そして、以下のようにpayloadで、データセット名と入力情報、予想される出力情報、メタデータを記載したものをリクエストで送ることでデータセットを作成できます。
item_payload = {
"datasetName": dataset_name,
"input": trace["input"]["text"],
"expectedOutput": "",
"metadata": {}
}
今回は例として15:00~16:00の範囲で作成されたトレースの入力情報をデータセットに追加いたしました。

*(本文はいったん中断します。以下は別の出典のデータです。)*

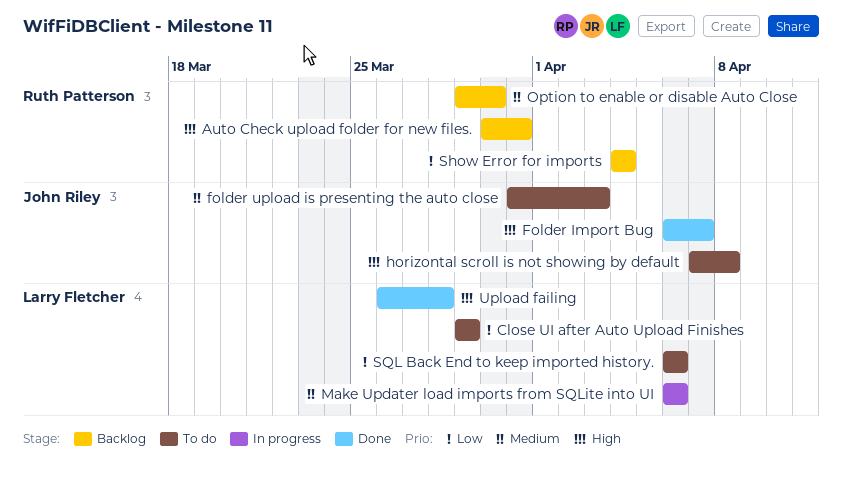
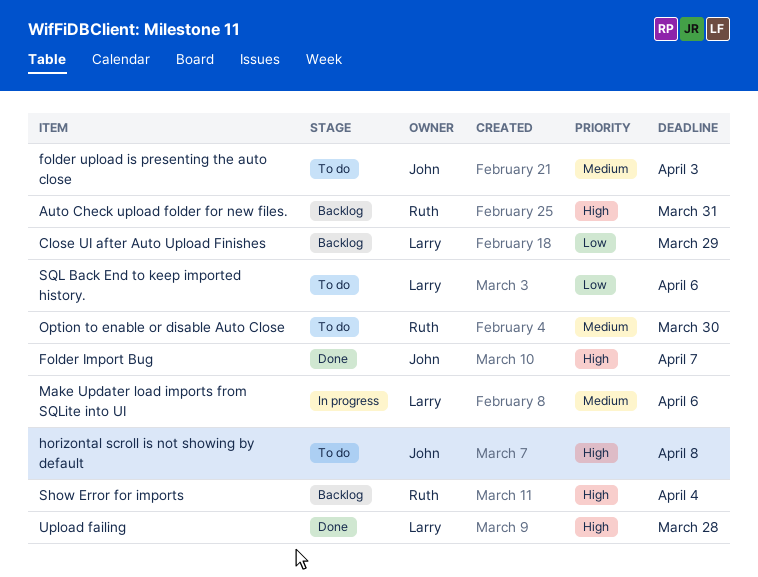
Close UI after Auto Upload Finishes, status: To do -> Backlog
Option to enable or disable Auto Close, status: Backlog -> To do
Show Error for imports, priority: Low -> High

6つのトレースのうち、範囲内にある5つをデータセットに追加できていることが確認できます。
Langfuseのスクリーンショット画像
生成AIへの推論、自動評価
こちらはDifyの話ですので、詳しくは述べません。
簡潔に言いますと、まずDifyを用いて推論します。
そして、Difyで新規のワークフローでLLM-as-a-Judge機構を作成し、APIキーを取得して推論をすることで、推論とその結果に対する評価をそれぞれ得ることができます。
評価結果込みのデータセット作成
こちらは新規のデータセット作成と同様の方法です。
新規でデータセットを作成し、出力結果や評価結果をmetadataに入れることで、結果込みのデータセットを作成することができます。
データセットを作成せず、既存のトレースにスコアを付与する場合は、出力結果に対する評価(スコア)を載せることができます。
エンドポイントは f"{LANGFUSE_HOST}/api/public/scores" となります。
そして、payloadは以下のようになります。
payload = {
"traceId": trace_id,
"name": name,
"value": value,
"comment": comment
}
- traceId … Traceに記載されているID情報
- name … スコアの名前、自由に決められる。(例:”ranking”, “similarity“)
- value … スコア値
- comment … そのスコアを付けた理由のコメント
リクエストを送ることで、スコアと理由が追加され、"scores"で各トレースのスコア一覧を見ることができます。
OSS版にも実装されているFilter機能を使うことで、スコアが低いものだけ見るなどもできます。
Langfuseのスクリーンショット画像
まとめ
いかがでしょうか。
このように少しの工夫によって、OSS版のLangfuseでも一連の運用を自動で行うことができます。
この記事を読まれている方の参考に少しでもなっていましたら幸いです。
最後までお読みいただきありがとうございました。